Lever la tête vers le ciel : Ne me demande compte de rien, par ta miséricorde.

La montagne du salut

Ce n’est donc pas par hasard que sidi Abou Al-Hassan Al-Chazli a confié un jour à son disciple et successeur, Al-Morsi Abou Al-Abas (1219-1281) : « A la montagne d’Homaïthéra, tu vas voir ! ». Car dans ce lieu, à l’écart du temps, on se sent complètement en retrait par rapport au monde terrestre. Les regards des fidèles miroitent une nuance de mystère et de profondeur, l’invisible auquel est relié le ravi en Dieu (magzoub). Les inspirations et les dévoilements dont il est gratifié sont certes de purs dons, mais généralement aussi le résultat d’une grande discipline spirituelle.

« A la montagne, tout est en harmonie, rien n’est en conflit. Chacun y trouve sa quête, celui qui cherche à apprendre pourra y parvenir, celui qui est venu accompagner sa famille se sent parfaitement intégré … Il y a aussi ceux qui en profitent pour voler.
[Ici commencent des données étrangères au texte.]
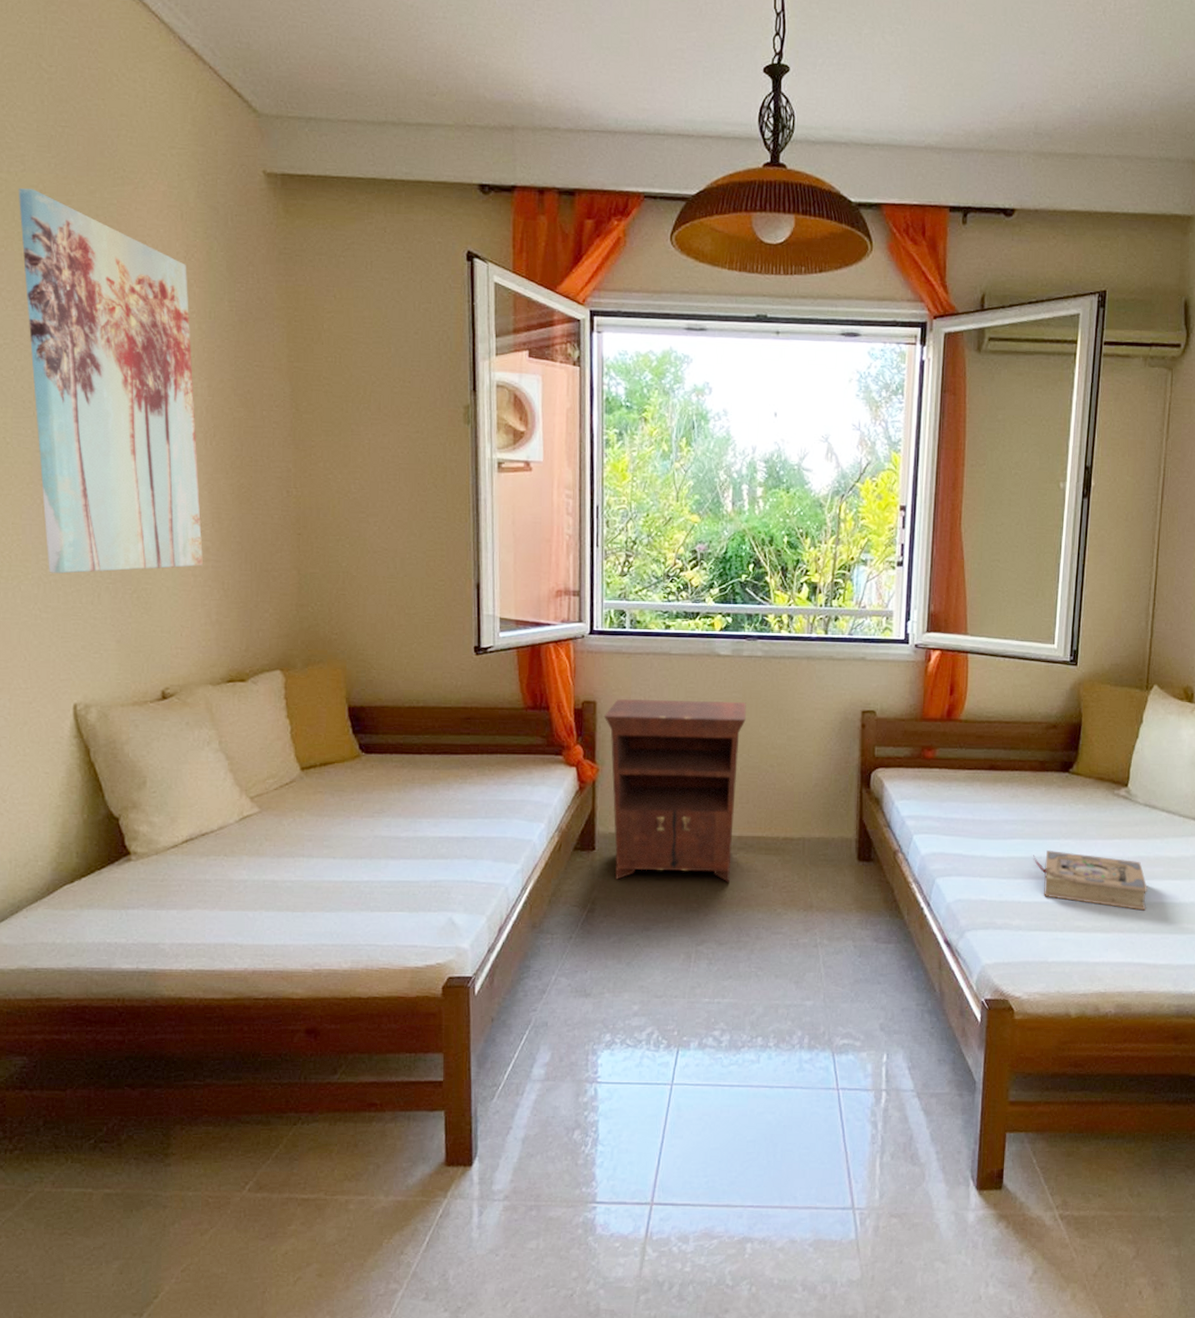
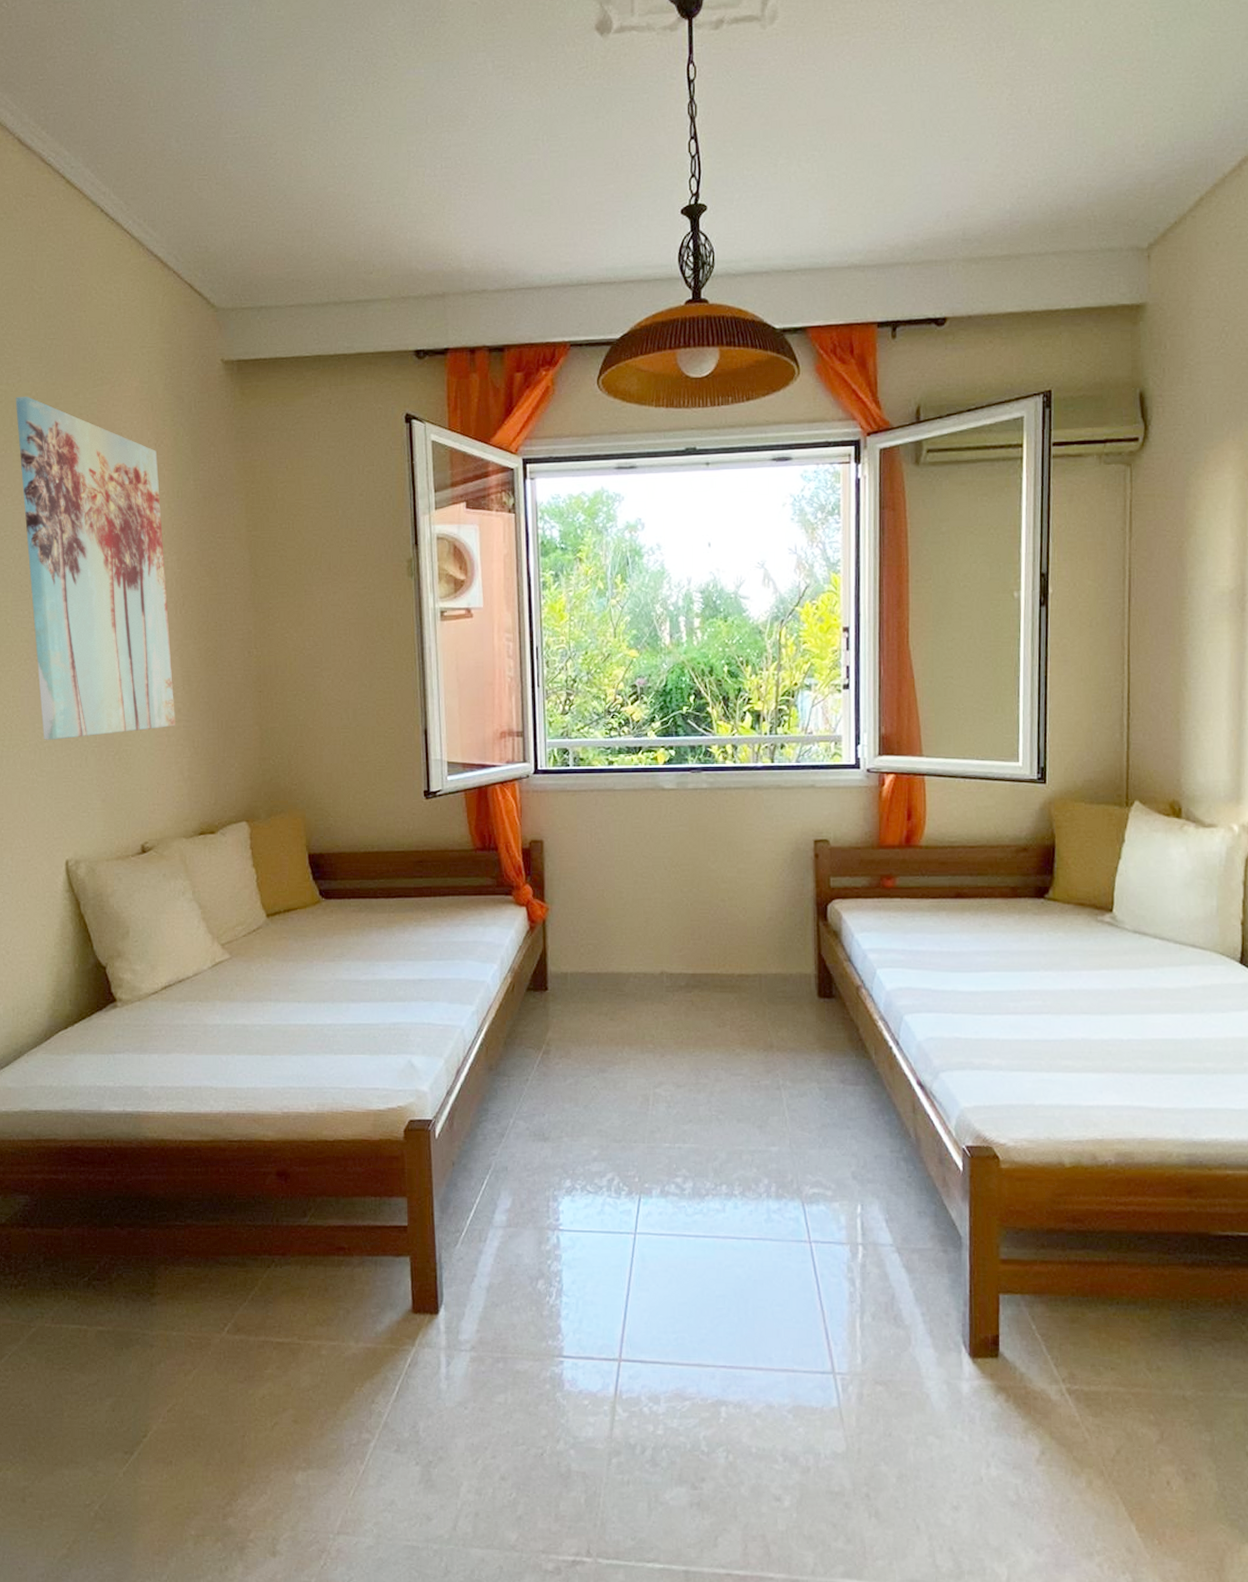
nightstand: present [603,699,747,882] -> none [551,836,695,1022]
book: present [1033,849,1147,911] -> none [1010,982,1144,1048]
Moi, avec mon appareil photo, … Personne ne remarquait ma caméra, ni m’interrogeait sur ce que je comptais en faire. Je prenais les gens en photo, pour capter un instant précis, puis j’allais vers eux, aimablement, demander leur permission. Là-haut, les divers sons cohabitent paisiblement : le bruit du vent qui souffle, quelques versets coraniques récités par les uns, un peu de musique provenant de loin », explique Mohamed Mahdy, qui a essayé, avec le curateur hollandais de l’exposition Bertan Selim, de ressusciter cette ambiance sereine grâce à l’agencement bien maîtrisé des oeuvres, mais aussi par le recours à la musique et à des vidéos filmées pendant le mouled, à l’intérieur du mausolée comme ailleurs.


Des regards qui en disent long.​

Une symbiose s’établit à travers ce flux extatique. Des chants traditionnels soufis, interprétés par le cheikh Sayed Assar Al- Maalawi, sont à peine perceptibles dans la salle, des louanges du prophète sont répétées par les fidèles présents à l’intérieur du mausolée, dans la vidéo. Et dans le film de 5 minutes, coréalisé avec Seif Abdallah, la voix du cheikh Al-Naqchabandi (1920-1976) se mélange à des airs classiques, empruntés à une secte chrétienne. Tous les chemins mènent à Dieu. Et les dévots qui n’ont pas forcément accès aux textes écrits peuvent écouter des poèmes soufis, répéter des chansons qui permettent de fixer la légende du saint plus qu’aucune biographie. Les appels explosent en plein chant, portant l’ivresse et la sensibilité spirituelle à leur comble. C’est là que tout commence comme le précise le titre de l’exposition en anglais, A place to begin.

Jusqu’au 30 décembre, à l’espace culturel Shelter, à Alexandrie. 52, rue Fouad, Attarine. De 11h à 21h, sauf le vendredi.